Bien que les prix du logement dans les plus grandes villes de France continuent d’augmenter, la moyenne nationale est entravée par la baisse des prix dans le reste du pays. En nous concentrant sur Paris et les plus grandes villes de France, nous oublions souvent la stabilité des prix apparente dans les nombreuses régions de province. Certes, l’indice des prix de l’immobilier (IPI) des dix plus grandes villes de France est encore en hausse de 0,3%, “mais si on affine le constat, on voit que les prix sont en baisse dans plusieurs départements. En moyenne, les prix de l’immobilier en France restent fixés à 3 349 euros par mètre carré pour les appartements et à 1 895 euros par mètre carré pour les maisons.

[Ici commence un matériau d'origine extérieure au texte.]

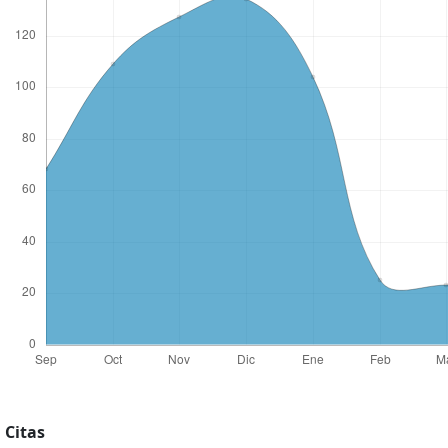
Citas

L’effet des manifestations gilets jaunes

Les manifestations nationales gilets jaunes n’annoncent pas une bonne nouvelle sur les prix de l’immobilier :

  • La protestation et le blocage ont entraîné un retard important dans la vente de biens immobiliers selon certaines agences immobilières (visites de biens rendus difficiles, voire impossibles à atteindre, fermetures différées …). Le site Web immobilier prévoit que les volumes de transactions vont certainement souffrir de cette situation.
  • Les banques françaises commencent généralement l’année avec des objectifs de prêt élevés, ce qui facilite l’obtention d’un prêt au début de l’année.

Où vont les Parisiens ?

Alors que les prix de l’immobilier à Paris sont toujours en hausse, la ville perd paradoxalement des habitants. Le premier réflexe des acheteurs, contrarié par ces prix, est de migrer vers la banlieue moins chère. Les marchés adjacents bénéficient donc indirectement des augmentations parisiennes. Les prix dans les Hauts-de-Seine, par exemple, ont encore augmenté de 0,3% en janvier (+ 2,2% sur un an). De la Seine-Saint-Denis à l’Essonne, en passant par les Yvelines ou le Val-de-Marne, de nombreux départements affichent une hausse de 0,2% sur le mois. Les seules exceptions sont le Val-d’Oise, en baisse de 0,2% en janvier et en Seine-et-Marne, qui reste stable.

L’attractivité des métropoles provinciales

De plus en plus d’habitants ne choisissent plus même les banlieues adjacentes où la qualité de vie laisse à désirer. De nombreux anciens habitants d’Île-de-France choisissent de s’éloigner des grandes villes les plus dynamiques ailleurs en France. Ces migrations ont bien sûr un impact sur les prix. C’est surtout à Bordeaux que les prix se sont baissés après des hausses records (+ 17%) en 2017. Depuis lors, les prix ont chuté de 1,2% d’une année sur l’autre, tout en se redressant, avec augmentation de 0,5% en janvier 2019.